The physicians who provide virtual second opinions at The Clinic by Cleveland Clinic each have licenses in about a dozen states, Rasmussen says.
"There is some administrative burden associated with maintaining these licenses. Over time, we have found that an individual physician with administrative assistance can maintain 12 to 15 licenses at a time," he says.
Another key to success in offering a virtual second opinion service is maintaining the "human aspect" of care delivery, Rasmussen says.
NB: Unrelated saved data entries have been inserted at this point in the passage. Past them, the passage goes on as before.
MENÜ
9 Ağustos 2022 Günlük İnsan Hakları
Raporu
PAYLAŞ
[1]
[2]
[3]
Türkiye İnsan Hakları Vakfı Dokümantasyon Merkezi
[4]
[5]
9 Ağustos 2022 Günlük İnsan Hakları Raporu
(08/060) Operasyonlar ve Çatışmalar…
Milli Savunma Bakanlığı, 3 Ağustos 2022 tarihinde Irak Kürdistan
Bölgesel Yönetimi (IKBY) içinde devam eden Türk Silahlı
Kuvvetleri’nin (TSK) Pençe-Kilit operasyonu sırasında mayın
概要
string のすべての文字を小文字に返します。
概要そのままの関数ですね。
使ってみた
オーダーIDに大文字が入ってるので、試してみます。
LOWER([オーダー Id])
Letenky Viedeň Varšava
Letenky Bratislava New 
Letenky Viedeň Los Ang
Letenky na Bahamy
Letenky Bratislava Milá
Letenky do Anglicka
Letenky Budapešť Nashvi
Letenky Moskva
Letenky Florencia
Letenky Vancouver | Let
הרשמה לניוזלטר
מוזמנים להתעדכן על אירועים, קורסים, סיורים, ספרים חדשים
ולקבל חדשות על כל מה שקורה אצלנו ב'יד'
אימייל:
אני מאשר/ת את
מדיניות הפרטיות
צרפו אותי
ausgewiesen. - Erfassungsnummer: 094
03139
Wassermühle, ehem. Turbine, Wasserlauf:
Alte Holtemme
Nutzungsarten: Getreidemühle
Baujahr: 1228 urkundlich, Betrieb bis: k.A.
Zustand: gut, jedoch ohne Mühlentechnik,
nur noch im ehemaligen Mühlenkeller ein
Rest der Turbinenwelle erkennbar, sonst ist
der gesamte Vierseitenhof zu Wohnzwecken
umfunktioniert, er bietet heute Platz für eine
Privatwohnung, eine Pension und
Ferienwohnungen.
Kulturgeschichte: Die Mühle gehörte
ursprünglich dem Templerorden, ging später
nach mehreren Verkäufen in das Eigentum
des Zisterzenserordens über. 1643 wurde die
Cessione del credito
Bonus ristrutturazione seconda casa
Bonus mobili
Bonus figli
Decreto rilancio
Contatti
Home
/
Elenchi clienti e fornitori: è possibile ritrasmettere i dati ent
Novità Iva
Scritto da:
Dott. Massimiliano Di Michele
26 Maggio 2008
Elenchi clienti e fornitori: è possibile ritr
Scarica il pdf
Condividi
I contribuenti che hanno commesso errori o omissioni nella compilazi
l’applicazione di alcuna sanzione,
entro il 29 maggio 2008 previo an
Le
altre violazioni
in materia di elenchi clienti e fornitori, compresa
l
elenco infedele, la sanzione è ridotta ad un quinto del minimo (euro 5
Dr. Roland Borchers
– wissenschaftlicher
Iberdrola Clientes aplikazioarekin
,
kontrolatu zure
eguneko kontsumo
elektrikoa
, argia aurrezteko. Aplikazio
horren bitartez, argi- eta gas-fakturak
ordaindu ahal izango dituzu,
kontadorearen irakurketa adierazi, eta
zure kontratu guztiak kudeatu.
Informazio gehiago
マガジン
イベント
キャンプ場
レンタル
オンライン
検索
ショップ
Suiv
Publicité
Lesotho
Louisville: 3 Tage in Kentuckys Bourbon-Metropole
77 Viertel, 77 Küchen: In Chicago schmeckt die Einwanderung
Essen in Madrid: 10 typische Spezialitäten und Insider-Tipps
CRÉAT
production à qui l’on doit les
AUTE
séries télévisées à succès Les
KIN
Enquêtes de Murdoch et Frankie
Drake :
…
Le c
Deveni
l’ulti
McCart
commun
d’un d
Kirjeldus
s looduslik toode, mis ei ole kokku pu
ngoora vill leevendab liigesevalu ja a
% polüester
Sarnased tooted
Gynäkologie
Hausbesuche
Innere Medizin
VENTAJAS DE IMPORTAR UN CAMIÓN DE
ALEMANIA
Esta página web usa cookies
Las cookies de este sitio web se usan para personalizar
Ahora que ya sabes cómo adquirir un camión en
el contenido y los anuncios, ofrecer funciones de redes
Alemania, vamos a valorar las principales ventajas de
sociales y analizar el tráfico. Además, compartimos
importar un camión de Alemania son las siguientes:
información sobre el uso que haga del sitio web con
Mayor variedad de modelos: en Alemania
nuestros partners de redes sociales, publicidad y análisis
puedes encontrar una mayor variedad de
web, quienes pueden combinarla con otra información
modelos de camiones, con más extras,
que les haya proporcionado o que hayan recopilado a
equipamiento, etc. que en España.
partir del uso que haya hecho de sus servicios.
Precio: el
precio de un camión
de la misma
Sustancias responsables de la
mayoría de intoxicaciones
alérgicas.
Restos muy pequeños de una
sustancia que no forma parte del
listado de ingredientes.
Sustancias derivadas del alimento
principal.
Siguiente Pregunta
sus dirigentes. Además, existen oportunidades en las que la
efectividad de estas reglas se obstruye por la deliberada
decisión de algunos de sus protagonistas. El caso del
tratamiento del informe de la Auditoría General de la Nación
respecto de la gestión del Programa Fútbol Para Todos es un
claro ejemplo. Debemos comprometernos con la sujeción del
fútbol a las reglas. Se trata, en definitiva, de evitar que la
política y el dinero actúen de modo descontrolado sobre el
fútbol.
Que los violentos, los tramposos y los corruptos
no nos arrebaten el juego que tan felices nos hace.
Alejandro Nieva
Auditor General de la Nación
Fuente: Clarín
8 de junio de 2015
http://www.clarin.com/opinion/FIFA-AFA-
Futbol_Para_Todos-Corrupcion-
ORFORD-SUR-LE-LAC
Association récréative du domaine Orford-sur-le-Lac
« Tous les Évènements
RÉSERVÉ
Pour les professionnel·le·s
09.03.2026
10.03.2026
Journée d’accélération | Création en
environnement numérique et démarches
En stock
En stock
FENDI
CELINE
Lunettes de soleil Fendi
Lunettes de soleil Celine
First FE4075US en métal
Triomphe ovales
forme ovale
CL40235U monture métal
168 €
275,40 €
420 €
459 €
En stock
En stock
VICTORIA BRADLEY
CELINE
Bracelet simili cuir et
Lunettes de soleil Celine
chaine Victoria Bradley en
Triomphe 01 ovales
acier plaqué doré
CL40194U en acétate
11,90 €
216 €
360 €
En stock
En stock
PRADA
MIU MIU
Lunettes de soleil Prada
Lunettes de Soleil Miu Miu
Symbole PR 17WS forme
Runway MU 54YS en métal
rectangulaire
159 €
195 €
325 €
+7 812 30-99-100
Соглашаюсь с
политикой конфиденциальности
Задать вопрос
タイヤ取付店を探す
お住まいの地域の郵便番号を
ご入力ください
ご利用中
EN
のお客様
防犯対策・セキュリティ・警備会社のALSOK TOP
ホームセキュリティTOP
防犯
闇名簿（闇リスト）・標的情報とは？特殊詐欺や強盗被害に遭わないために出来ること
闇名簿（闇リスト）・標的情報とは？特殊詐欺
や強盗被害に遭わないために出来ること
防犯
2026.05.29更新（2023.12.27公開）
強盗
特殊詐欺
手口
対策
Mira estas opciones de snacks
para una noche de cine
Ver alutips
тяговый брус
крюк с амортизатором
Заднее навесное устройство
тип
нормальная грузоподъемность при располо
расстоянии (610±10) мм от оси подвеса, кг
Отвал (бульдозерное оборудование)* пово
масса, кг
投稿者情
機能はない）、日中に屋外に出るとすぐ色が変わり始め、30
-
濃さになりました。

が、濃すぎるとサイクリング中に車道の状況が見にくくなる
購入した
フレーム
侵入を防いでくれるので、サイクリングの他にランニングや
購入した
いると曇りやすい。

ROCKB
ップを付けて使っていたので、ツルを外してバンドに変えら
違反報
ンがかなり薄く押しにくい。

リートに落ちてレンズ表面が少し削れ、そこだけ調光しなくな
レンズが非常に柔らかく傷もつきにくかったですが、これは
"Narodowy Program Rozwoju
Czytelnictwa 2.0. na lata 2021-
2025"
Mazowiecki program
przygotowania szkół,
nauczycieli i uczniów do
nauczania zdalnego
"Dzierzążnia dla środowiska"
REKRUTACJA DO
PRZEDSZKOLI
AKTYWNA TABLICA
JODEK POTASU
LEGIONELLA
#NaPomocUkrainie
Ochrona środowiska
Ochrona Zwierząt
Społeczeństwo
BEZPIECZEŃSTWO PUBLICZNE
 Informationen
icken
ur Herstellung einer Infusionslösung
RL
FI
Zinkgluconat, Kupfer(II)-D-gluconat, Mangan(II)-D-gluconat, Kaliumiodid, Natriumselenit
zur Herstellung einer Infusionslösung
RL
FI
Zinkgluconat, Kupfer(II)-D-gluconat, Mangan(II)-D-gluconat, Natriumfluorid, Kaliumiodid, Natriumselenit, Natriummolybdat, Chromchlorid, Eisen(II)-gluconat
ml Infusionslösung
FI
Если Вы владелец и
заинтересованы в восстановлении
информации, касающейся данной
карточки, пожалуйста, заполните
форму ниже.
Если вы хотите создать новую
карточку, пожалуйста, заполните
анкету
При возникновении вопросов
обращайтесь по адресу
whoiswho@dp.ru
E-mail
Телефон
"We are using technology to assist with the care delivery for our virtual second opinion program, but there is no replacement for the human side of medicine," he says. "When patients are facing a significant diagnosis, change in their life expectancy, or treatments with side effects, they can be scared. So, we place a heavy emphasis on the human aspect of the virtual second opinion despite the fact that our interaction is delivered through technology."
To foster the human aspect of care delivery, a virtual second opinion service should rely heavily on video interactions with patients, Rasmussen says. "Clearly, over the past five to 10 years, we know that video can convey empathy and compassion as well as make a human connection as opposed to telephone visits or written communication," he says.
Communication training is crucial for virtual second opinion care teams, Rasmussen says.
"Our nurse care team and our patient liaison team all go through science-based communication training to assist in creating the right language for conversations with patients," he says. "We want to create a connection between the patient and our care team. All Cleveland Clinic physicians receive similar training to assist in creating a bond between the physician and the patient."